To load the carton, it is first erected into a tubular structure. The cans are then placed into the carton. The loaded carton is shown in FIG. 7, with its end closure structure, comprising major end flaps 30 and 68 and minor end flaps 65 and 76, open prior to the application of glue for sealing. The carton is loaded, as shown here for example, with beverage cans arranged into two tiers. The divider 92 can be seen disposed between the tiers. Cans C1 of the upper tier are positioned on divider 92, which in turn rests upon the tops of the cans C2 of the lower tier. Cans C2 are in turn positioned on the bottom wall panel 18 of the carton 10.

The actual loading of the cans into the carton may be carried out by suitable, automated packaging machinery. It may be performed in several ways, although it is preferred to load the cans C2 of the lower tier first, so that they may be support the weight of the cans C1 of the upper tier as they are loaded. Both tiers may be loaded from one end of the carton, in which case the end closure flaps at the opposite end of the carton may be closed and sealed prior to loading. Alternatively, the lower tier may be loaded from one end of the carton, while the upper tier is loaded from the opposite end. As a further alternative, one or both tiers may be partially loaded from both ends.

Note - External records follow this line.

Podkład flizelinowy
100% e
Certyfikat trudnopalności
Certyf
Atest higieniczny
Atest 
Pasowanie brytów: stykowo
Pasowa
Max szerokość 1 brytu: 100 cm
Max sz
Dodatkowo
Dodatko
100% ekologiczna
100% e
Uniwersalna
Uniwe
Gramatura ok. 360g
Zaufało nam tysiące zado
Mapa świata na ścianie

Closure and sealing of the end closure structure is effected in the following manner. Minor end flaps 65 and 76 are folded to a closed position against the packaged cans. Glue is applied to minor end flaps 65 and 76 and, preferably, to end flap 106 attached along a fold line to the edge of divider 92. Major end flap 30 is then folded downwardly and secured to the flaps 65, 76 and 106. Additional glue is applied to the outer end of the inner surface of major end flap 68, which is folded upwardly and sealed to major end flap 30.

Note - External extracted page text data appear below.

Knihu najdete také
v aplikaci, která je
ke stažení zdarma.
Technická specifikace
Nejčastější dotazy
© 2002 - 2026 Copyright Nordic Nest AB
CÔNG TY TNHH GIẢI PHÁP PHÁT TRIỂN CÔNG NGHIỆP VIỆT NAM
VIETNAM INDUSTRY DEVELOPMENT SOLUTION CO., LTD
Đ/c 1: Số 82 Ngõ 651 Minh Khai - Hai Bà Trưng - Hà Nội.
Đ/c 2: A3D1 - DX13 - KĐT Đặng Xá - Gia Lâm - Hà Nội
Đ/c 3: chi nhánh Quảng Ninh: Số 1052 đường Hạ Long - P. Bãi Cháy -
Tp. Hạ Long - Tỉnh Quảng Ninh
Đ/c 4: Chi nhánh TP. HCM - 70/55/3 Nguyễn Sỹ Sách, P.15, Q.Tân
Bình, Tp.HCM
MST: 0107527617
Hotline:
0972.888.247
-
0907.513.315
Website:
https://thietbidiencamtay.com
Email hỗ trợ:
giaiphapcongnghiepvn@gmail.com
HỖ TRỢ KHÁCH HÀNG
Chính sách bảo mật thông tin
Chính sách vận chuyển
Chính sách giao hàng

An identical operation is carried out to close and seal end closure structure located at the opposite end of the carton. It will be recognized that the apertures 86, 90, 116 and 118 used to properly position the divider during carton assembly do not interfere with the flap sealing operation.

The loaded and sealed carton may be seen by reference to FIG. 8.

It will be recognized that as used herein, directional references such as "top", "bottom", "end" and "side" do not limit the respective panels to such orientation, but merely serve to distinguish these panels one from another.